GREEK STYLE SHRIMP SCAMPI
HUNT and GATHER:
1lb vermicelli/angel hair pasta
1 14oz can petite diced tomatoes with garlic and olive oil
12-16oz frozen shrimp
3 cloves garlic
1 handful fresh basil
1/2 tsp oregano
1/2 tsp pepper
1 tbsp olive oil
olives, if you like them!
feta cheese, for topping
salt to taste
(note: I made this dish with frozen white fish and mozzarella cheese in place of the shrimp and feta – at the one small grocery store I have access to right now without a car, they did not have feta cheese, and shrimp only came in huge bags of 120+ shrimp. This girl can’t eat 120+ shrimp during the two weeks left this summer in D.C.! You may also want to make these substitutions for budgeting purposes as well.)
Put a large pot of water on to boil for the pasta. While the water is boiling, chop up the 3 cloves garlic and basil so the garlic is minced and the basil is roughly chopped. Break the pasta and cook according to package directions once the water is boiling. Heat the 1 tbsp olive oil in a large pan on the stove over medium-high heat for one minute; saute the garlic in the pan until fragrant for 1-2 minutes. Empty the entire can of tomatoes into the pan (do NOT drain); add the pepper, salt, and oregano, and stir. Distribute the shrimp throughout the pan, lower the heat, cover, and let the entire mixture simmer for five to seven minutes. When the pasta is done cooking, strain the pasta and let cool but reserve the starchy pasta water. After the shrimp mixture is done simmering, add 1/2 cup of the pasta water to the mixture to make a little more “sauce.” Make sure the shrimp are cooked through. Serve the shrimp mixture, with 5-7 shrimp per plate, over the pasta, and top with olives and feta cheese if desired. Serves four.
Hello–and welcome to Hunting and Bargaining!
As students, adventurous cooks, and vegetarian/”flexi” tarians (I don’t know if I can ever not eat chicken!), we hope to write about our adventures “hunting and gathering” food in our twenties–food that tastes good, is healthy, has variety, and doesn’t break the bank. No ramen allowed, of course.
And with that, my first foray into broadcasting my kitchen adventures begins with a casserole: the perfect “welcome home” food, comfort food, I-know-you’re -sick -and-here’s sustenance food.
But do all casseroles have to be calorie-laden cream of mushroom/chicken concoctions? Of course not.
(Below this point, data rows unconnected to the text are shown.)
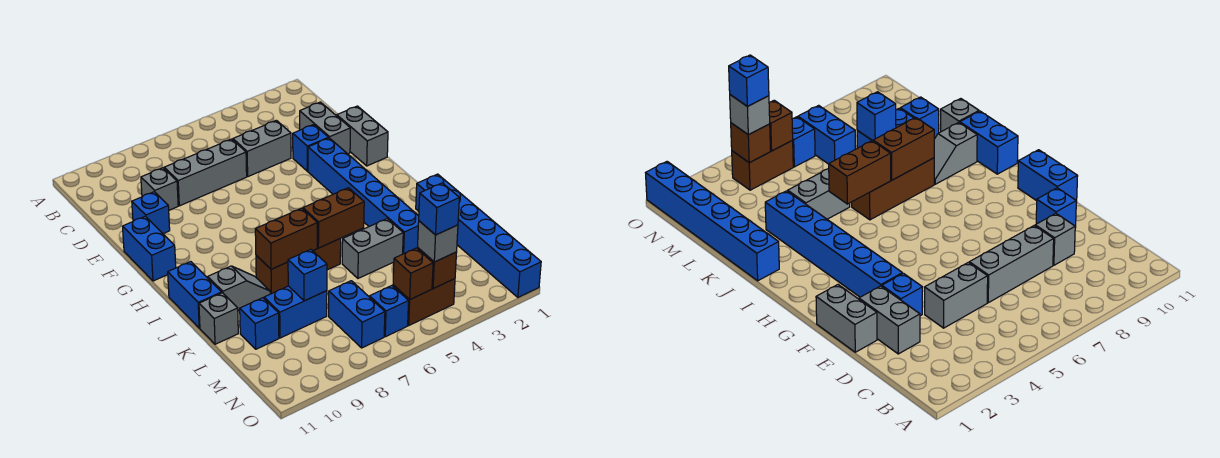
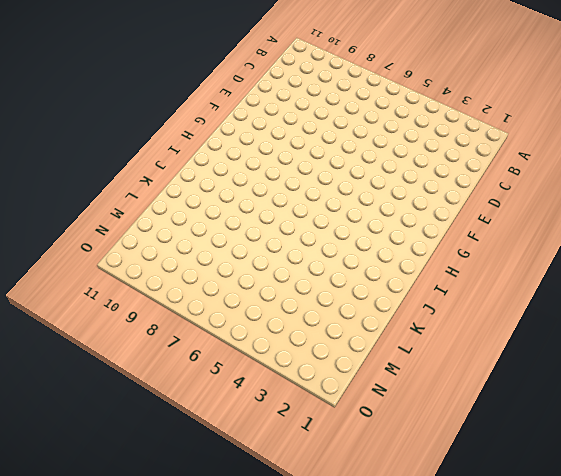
none -> grey brick D2:E2 level 1
none -> grey brick D4:D5 level 1
none -> grey brick D6:D8 level 1

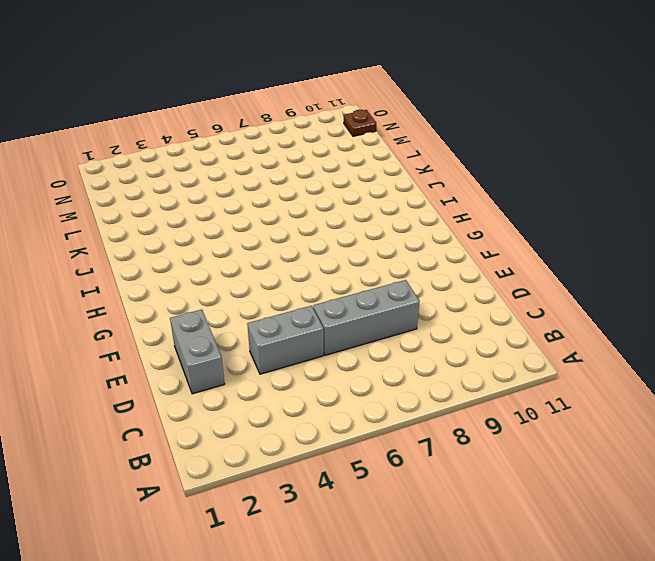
brown plate N11 level 1 -> none
none -> grey brick D9 level 1
none -> grey brick E1:F1 level 1
none -> blue brick E3 level 1

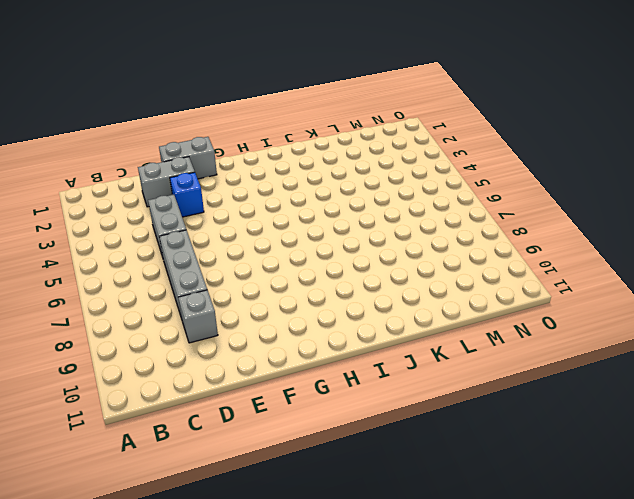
none -> blue brick E10 level 1
none -> blue brick F3:K3 level 1
none -> blue brick F11:G11 level 1

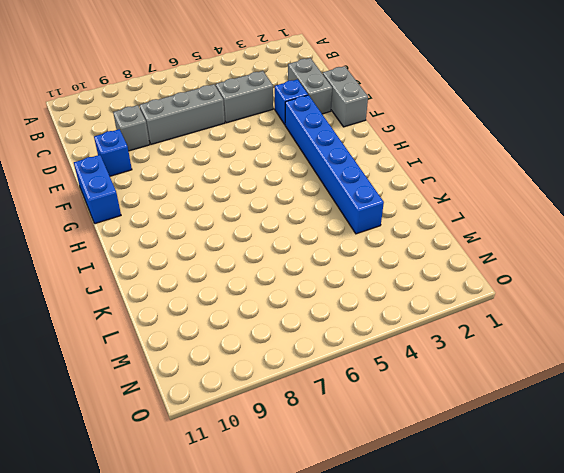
none -> blue brick I11:J11 level 1
none -> blue brick J1:O1 level 1
none -> brown brick J6:J8 level 1

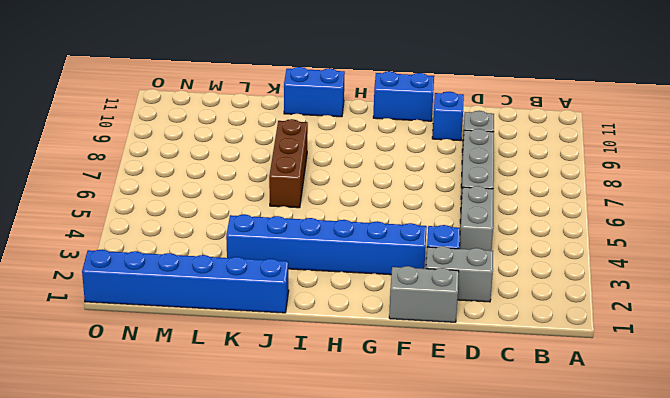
none -> grey slope J9:J10 level 1 top 10
none -> grey brick K4:K5 level 1
none -> grey brick K11 level 1

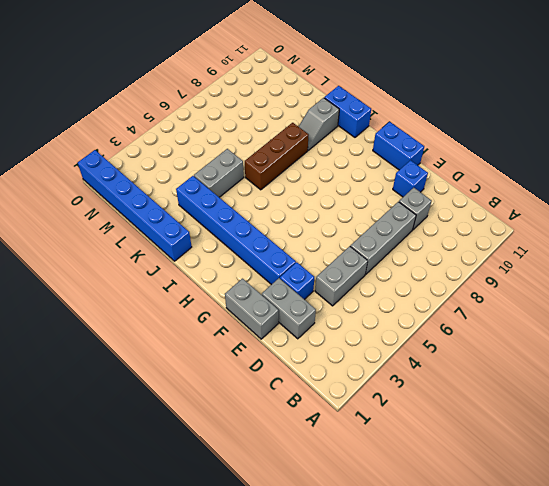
none -> grey brick K11 level 1
none -> blue brick L8:L9 level 1
none -> blue brick L10 level 1

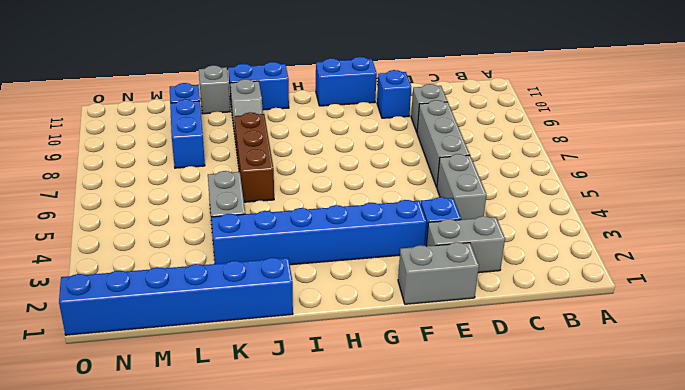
none -> blue brick M7:N7 level 1
none -> brown brick N4:N5 level 1
none -> blue brick N6 level 1

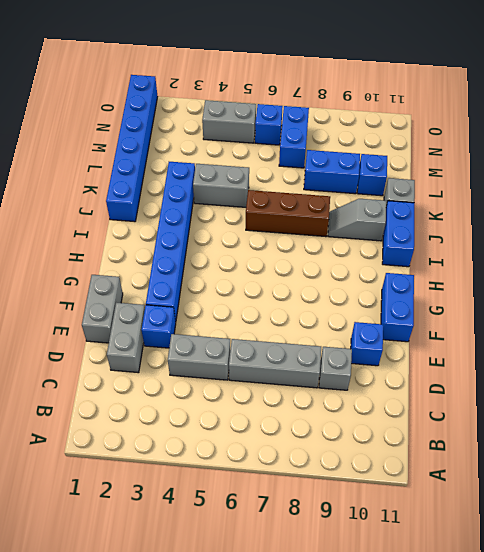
grey brick N4:N5 level 1 -> brown brick N4:N5 level 1
none -> brown brick J5:J6 level 2
none -> brown brick J7:J8 level 2
none -> blue brick L8 level 2

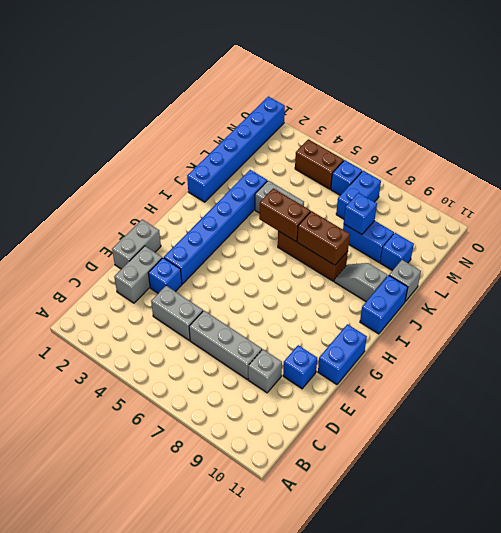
none -> brown brick N4 level 2
none -> brown brick N5 level 2
none -> grey brick N4 level 3

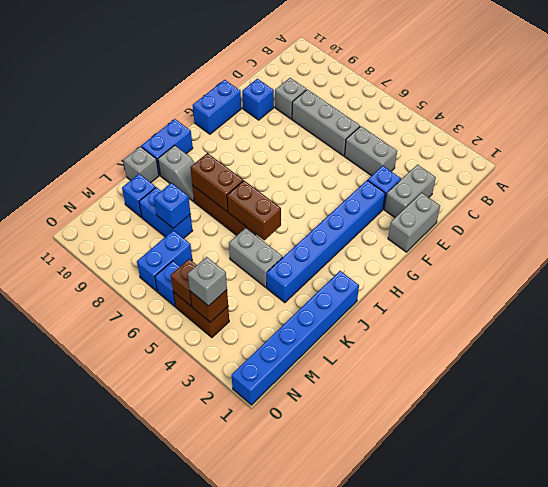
none -> blue brick N4 level 4

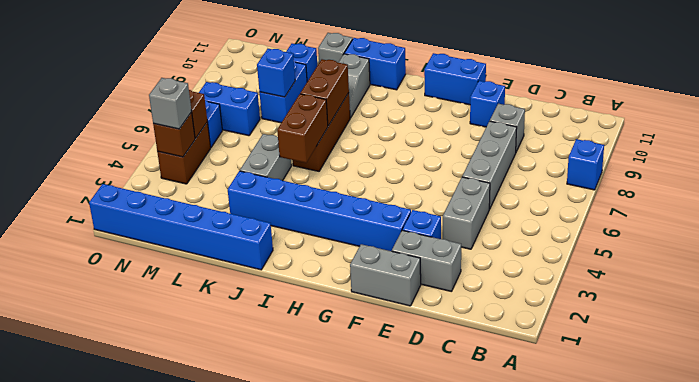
blue brick A8 level 1 -> blue brick N4 level 4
Add starch + veggies + some type of sauce + cheese = casserole. That’s it.
BY FAR the best investment my kitchen this summer are my $3.00 basil and cilantro plants. I’m obsessed with putting fresh herbs on EVERYTHING–my wraps for lunch, pasta, chips, etc. Think about it–it usually costs $3.00 at least to buy a package of fresh herbs in the grocery store – for the same $3, I’m enjoying flavorful freshness all summer. I make this “Beggar’s Pesto” with my basil plant – but I wanted to use the pesto on something different than pasta. The pesto potato bake was born.
PESTO POTATO BAKE
HUNT AND GATHER:
2 large russet potatoes
1/2 vidalia onion
1/2 green peper
handful of fresh spinach
1 batch Beggar’s pesto
salt, pepper, and oregano to taste
Heat oven to 375 degrees. Make the pesto first and set it aside. Wash and slice the potatoes thin, like you’re making scalloped potatoes for a big family dinner. Chop up the onion and green pepper (or whatever other veggies you desire!) roughly. Then – make a “potato parfait”! Lay one thin layer of the potatoes over the bottom of the dish (I used a small round one); then add some onion and pepper. Next, layer a few spoonfuls of pesto over the veggies. Then add another layer of potatoes, the spinach, and more pesto. Repeat until the dish is full! Top with shredded cheese. (one way to cut calories and add flavor – cut the cheese from the inside of the recipe and only top the casserole with cheese!) Bake for 45 minutes or until potatoes are not crunchy.
Serves 4 – or is the perfect recipe for packaging up in individual portions and freezing for later!